Le coût et la validité du certificat
Le prix du test psychotechnique n’est pas réglementé. Chaque psychologue ou centre agréé fixe librement son tarif. En pratique, les prix oscillent entre 80 et 150 euros selon la région et le professionnel choisi. Les grandes métropoles affichent des tarifs plus compétitifs grâce à une concurrence plus forte.
Une fois l’avis favorable obtenu, le certificat reste valable six mois. Passé ce délai, il faudra repasser le test. Il est donc préférable d’anticiper les démarches suivantes (visite médicale, inscription en préfecture) pour ne pas laisser expirer ce document.
La réforme de 2025 : ce qui a changé
L’arrêté du 16 juillet 2025 a modernisé le cadre réglementaire de l’examen psychotechnique. Cette réforme, publiée par la Sécurité routière, met à jour les modalités d’organisation de l’examen dans le cadre du contrôle médical de l’aptitude à la conduite.
Les fondamentaux restent les mêmes : entretien individuel, tests psychomoteurs, avis du psychologue agréé. Les ajustements portent davantage sur les procédures administratives et les conditions d’exercice des psychologues habilités. Pour les candidats, le déroulement concret de l’examen n’a pas été bouleversé.
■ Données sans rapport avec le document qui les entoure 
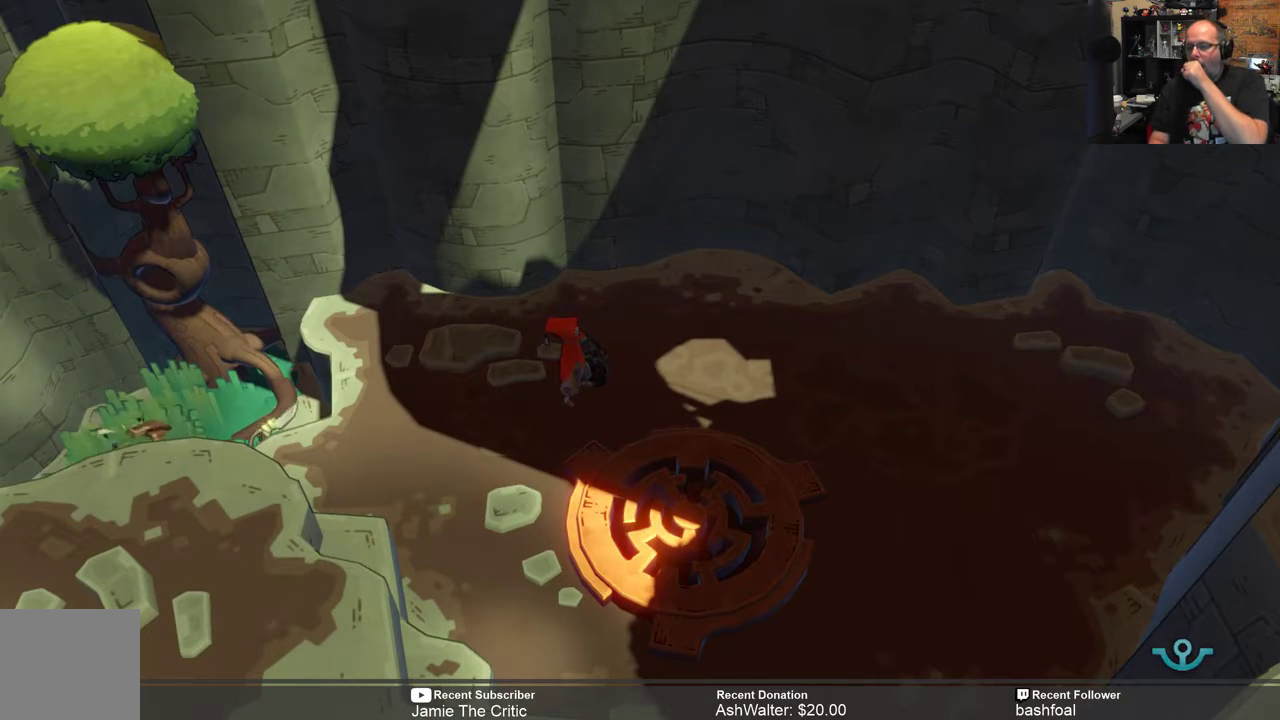
{"buttons": [], "left_stick": "center", "right_stick": "center", "events": []}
Rater un test psychotechnique reste donc statistiquement peu probable. Mais cette possibilité existe. Les candidats qui obtiennent un avis défavorable se trouvent majoritairement dans deux situations : un stress trop important le jour de l’examen, ou une condition médicale affectant leurs capacités psychomotrices. Dans les deux cas, le système prévoit des recours et des possibilités de second passage.